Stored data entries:

-- Opening Marker --

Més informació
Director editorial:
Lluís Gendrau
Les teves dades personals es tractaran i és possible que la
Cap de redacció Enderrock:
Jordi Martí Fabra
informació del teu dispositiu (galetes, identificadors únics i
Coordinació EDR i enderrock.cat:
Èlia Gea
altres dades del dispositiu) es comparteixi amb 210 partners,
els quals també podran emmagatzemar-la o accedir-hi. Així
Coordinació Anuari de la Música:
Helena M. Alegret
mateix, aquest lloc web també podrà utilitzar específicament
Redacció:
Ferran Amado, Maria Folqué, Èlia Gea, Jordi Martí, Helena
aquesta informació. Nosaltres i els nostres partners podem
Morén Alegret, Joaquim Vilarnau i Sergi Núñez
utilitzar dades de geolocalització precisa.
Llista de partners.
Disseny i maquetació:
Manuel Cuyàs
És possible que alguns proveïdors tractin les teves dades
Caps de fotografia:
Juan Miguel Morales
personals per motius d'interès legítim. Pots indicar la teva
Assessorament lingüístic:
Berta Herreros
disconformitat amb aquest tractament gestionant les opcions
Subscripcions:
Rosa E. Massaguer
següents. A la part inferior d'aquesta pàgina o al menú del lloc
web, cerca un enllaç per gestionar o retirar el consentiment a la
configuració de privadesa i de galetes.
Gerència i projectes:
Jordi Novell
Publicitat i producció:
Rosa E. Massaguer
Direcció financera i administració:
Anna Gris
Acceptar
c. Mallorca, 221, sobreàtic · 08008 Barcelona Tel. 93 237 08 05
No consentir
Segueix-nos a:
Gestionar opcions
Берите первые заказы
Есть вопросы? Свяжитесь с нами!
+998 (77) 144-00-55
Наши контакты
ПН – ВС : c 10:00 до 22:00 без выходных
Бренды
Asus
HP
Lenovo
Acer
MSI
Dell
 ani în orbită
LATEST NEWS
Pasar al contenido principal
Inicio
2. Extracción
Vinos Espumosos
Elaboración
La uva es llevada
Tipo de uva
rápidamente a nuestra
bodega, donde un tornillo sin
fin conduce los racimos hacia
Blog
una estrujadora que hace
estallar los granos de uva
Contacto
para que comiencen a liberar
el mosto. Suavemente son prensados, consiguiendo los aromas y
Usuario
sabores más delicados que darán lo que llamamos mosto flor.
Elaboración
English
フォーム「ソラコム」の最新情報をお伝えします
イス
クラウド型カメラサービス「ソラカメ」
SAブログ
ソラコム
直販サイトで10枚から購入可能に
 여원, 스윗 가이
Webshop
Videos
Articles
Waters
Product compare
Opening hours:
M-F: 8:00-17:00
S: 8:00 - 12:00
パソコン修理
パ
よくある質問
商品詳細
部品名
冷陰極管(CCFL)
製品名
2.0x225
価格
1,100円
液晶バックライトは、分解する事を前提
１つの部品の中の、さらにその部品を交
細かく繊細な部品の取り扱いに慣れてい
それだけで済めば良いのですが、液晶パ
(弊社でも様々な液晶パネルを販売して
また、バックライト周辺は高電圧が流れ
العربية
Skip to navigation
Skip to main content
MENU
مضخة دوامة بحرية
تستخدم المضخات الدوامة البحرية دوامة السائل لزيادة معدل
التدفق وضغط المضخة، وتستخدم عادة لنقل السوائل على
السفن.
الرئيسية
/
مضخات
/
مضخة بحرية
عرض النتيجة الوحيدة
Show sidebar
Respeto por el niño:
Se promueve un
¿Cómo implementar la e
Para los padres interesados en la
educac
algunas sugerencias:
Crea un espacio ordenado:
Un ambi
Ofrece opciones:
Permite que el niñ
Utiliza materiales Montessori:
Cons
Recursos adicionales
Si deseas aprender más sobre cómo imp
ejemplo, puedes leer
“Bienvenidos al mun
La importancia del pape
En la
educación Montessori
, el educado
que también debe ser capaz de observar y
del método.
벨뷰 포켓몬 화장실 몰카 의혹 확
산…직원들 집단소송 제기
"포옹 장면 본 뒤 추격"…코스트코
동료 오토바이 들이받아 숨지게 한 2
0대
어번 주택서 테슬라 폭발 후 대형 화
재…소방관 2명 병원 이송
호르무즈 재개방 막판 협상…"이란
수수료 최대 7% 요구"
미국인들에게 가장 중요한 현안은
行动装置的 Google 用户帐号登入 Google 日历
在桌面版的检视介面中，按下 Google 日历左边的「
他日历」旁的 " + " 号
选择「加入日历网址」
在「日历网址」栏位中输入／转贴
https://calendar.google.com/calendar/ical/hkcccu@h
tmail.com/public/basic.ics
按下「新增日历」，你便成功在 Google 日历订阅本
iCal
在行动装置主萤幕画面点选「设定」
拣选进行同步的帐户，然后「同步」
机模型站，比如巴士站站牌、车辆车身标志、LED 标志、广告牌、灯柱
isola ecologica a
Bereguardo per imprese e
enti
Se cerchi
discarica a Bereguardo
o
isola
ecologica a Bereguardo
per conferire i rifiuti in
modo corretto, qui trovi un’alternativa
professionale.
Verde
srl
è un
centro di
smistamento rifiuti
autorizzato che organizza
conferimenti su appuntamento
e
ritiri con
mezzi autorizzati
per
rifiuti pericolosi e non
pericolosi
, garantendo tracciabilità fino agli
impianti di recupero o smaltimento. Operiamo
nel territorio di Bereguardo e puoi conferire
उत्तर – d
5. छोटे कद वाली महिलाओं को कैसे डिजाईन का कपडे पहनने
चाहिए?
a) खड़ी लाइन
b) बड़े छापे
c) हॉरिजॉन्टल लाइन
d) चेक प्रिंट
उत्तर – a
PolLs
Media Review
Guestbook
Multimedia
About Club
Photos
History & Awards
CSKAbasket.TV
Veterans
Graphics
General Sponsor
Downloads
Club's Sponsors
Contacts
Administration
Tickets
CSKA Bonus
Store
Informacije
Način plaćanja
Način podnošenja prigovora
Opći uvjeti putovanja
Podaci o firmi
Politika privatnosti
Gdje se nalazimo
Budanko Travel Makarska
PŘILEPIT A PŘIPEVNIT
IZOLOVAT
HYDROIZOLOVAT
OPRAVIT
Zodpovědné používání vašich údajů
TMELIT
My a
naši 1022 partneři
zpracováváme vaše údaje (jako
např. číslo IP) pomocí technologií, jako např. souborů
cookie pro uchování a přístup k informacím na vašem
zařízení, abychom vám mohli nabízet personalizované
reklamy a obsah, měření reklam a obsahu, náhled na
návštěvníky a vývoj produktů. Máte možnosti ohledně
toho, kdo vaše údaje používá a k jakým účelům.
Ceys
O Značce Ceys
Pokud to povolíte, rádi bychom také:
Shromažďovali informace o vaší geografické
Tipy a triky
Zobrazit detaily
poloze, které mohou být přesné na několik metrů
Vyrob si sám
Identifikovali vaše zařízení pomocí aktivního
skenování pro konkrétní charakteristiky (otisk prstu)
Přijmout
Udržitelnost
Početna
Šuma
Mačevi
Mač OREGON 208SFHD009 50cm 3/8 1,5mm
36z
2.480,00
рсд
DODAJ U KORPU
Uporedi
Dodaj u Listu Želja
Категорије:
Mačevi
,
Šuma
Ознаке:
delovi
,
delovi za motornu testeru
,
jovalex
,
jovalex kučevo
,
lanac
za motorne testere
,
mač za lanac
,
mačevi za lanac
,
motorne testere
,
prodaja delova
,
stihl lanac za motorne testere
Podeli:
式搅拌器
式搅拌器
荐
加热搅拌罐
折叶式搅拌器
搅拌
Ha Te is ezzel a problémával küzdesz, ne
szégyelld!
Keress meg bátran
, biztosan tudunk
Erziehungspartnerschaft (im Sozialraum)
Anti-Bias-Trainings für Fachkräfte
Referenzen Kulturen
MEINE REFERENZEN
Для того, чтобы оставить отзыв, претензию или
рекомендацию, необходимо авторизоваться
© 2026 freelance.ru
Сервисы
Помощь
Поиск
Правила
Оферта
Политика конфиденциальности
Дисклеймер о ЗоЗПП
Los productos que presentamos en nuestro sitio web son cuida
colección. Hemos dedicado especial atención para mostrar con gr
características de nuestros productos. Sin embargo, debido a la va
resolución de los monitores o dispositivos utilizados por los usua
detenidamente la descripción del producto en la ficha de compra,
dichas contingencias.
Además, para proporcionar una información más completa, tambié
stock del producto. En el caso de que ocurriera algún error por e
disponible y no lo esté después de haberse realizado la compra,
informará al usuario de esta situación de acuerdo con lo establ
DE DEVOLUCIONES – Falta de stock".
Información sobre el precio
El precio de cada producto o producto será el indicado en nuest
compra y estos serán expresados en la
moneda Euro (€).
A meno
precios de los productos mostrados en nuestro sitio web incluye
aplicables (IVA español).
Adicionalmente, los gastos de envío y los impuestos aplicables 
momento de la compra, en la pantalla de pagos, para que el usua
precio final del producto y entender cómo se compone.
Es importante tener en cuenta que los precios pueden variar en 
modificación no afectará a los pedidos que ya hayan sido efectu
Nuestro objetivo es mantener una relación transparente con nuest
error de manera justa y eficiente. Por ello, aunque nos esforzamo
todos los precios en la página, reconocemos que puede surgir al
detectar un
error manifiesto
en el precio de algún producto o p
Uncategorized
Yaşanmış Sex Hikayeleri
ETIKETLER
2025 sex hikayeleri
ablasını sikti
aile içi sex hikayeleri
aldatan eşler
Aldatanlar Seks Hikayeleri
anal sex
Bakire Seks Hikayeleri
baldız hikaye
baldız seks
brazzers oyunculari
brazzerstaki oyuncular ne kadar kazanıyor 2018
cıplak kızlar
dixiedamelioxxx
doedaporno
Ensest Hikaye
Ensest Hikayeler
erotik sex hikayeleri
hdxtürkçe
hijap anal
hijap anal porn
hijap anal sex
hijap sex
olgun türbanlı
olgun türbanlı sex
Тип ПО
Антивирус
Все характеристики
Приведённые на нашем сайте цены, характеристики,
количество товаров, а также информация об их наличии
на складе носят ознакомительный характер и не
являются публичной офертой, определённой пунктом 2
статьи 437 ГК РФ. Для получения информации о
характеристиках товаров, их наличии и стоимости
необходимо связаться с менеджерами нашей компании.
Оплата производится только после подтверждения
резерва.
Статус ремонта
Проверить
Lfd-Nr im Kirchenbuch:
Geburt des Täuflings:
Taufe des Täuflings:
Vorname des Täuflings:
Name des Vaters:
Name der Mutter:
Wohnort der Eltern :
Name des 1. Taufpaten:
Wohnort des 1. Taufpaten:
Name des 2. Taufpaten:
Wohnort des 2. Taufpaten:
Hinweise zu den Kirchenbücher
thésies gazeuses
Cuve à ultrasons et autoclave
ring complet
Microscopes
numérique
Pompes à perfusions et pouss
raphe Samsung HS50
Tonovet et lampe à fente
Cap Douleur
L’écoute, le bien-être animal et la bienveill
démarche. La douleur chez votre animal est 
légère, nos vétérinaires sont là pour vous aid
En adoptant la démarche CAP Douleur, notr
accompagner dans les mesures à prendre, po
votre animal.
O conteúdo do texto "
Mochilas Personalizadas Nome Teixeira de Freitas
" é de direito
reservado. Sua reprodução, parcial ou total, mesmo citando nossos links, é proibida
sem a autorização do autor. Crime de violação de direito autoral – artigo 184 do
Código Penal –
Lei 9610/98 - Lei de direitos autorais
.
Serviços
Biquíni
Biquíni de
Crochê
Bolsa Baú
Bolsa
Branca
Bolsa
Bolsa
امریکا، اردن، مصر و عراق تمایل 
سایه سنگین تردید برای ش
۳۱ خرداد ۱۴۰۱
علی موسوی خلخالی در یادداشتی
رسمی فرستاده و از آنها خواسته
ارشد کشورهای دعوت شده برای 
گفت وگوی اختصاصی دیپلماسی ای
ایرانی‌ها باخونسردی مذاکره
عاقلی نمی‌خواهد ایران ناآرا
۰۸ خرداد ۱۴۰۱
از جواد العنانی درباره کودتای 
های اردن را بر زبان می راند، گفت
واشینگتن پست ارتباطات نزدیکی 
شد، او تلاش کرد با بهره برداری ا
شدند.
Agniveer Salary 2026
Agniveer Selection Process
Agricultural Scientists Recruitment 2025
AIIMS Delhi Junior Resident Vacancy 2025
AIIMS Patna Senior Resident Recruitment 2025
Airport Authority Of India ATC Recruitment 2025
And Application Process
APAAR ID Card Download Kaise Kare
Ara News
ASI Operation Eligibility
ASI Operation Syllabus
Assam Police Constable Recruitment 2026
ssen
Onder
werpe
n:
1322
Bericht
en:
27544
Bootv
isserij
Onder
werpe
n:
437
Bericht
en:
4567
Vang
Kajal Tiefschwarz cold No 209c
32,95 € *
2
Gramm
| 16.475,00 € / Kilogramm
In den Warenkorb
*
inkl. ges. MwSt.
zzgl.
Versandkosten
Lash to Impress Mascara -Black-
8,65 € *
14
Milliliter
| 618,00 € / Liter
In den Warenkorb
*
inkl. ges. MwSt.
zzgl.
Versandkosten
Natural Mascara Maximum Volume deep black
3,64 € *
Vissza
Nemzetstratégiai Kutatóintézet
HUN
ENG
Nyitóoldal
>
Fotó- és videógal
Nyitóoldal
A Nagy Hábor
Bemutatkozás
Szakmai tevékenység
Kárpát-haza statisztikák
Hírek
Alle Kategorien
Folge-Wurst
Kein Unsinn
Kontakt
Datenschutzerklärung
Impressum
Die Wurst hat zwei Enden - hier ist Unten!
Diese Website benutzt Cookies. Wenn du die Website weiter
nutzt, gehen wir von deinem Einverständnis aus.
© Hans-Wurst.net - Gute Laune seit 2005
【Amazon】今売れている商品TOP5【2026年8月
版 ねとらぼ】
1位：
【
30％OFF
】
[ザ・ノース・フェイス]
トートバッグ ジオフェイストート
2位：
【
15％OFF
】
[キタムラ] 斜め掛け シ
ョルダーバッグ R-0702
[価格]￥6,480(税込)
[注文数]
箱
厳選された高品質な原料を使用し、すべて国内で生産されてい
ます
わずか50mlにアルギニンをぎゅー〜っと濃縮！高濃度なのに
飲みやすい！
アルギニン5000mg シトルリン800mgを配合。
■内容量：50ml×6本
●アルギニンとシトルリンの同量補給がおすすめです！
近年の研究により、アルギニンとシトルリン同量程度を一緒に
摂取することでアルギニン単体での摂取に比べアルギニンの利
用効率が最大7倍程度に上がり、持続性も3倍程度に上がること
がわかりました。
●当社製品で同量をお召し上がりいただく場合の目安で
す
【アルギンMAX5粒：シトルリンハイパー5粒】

-- Closing Marker --

WORK REQUEST:
Edit the items from the very first line through the line containing "Наши контакты". Rewrite that span in full, replacing "partners" with "socis" and keeping everything else unchanged.

TASK RESULT:
Més informació
Director editorial:
Lluís Gendrau
Les teves dades personals es tractaran i és possible que la
Cap de redacció Enderrock:
Jordi Martí Fabra
informació del teu dispositiu (galetes, identificadors únics i
Coordinació EDR i enderrock.cat:
Èlia Gea
altres dades del dispositiu) es comparteixi amb 210 socis,
els quals també podran emmagatzemar-la o accedir-hi. Així
Coordinació Anuari de la Música:
Helena M. Alegret
mateix, aquest lloc web també podrà utilitzar específicament
Redacció:
Ferran Amado, Maria Folqué, Èlia Gea, Jordi Martí, Helena
aquesta informació. Nosaltres i els nostres socis podem
Morén Alegret, Joaquim Vilarnau i Sergi Núñez
utilitzar dades de geolocalització precisa.
Llista de socis.
Disseny i maquetació:
Manuel Cuyàs
És possible que alguns proveïdors tractin les teves dades
Caps de fotografia:
Juan Miguel Morales
personals per motius d'interès legítim. Pots indicar la teva
Assessorament lingüístic:
Berta Herreros
disconformitat amb aquest tractament gestionant les opcions
Subscripcions:
Rosa E. Massaguer
següents. A la part inferior d'aquesta pàgina o al menú del lloc
web, cerca un enllaç per gestionar o retirar el consentiment a la
configuració de privadesa i de galetes.
Gerència i projectes:
Jordi Novell
Publicitat i producció:
Rosa E. Massaguer
Direcció financera i administració:
Anna Gris
Acceptar
c. Mallorca, 221, sobreàtic · 08008 Barcelona Tel. 93 237 08 05
No consentir
Segueix-nos a:
Gestionar opcions
Берите первые заказы
Есть вопросы? Свяжитесь с нами!
+998 (77) 144-00-55
Наши контакты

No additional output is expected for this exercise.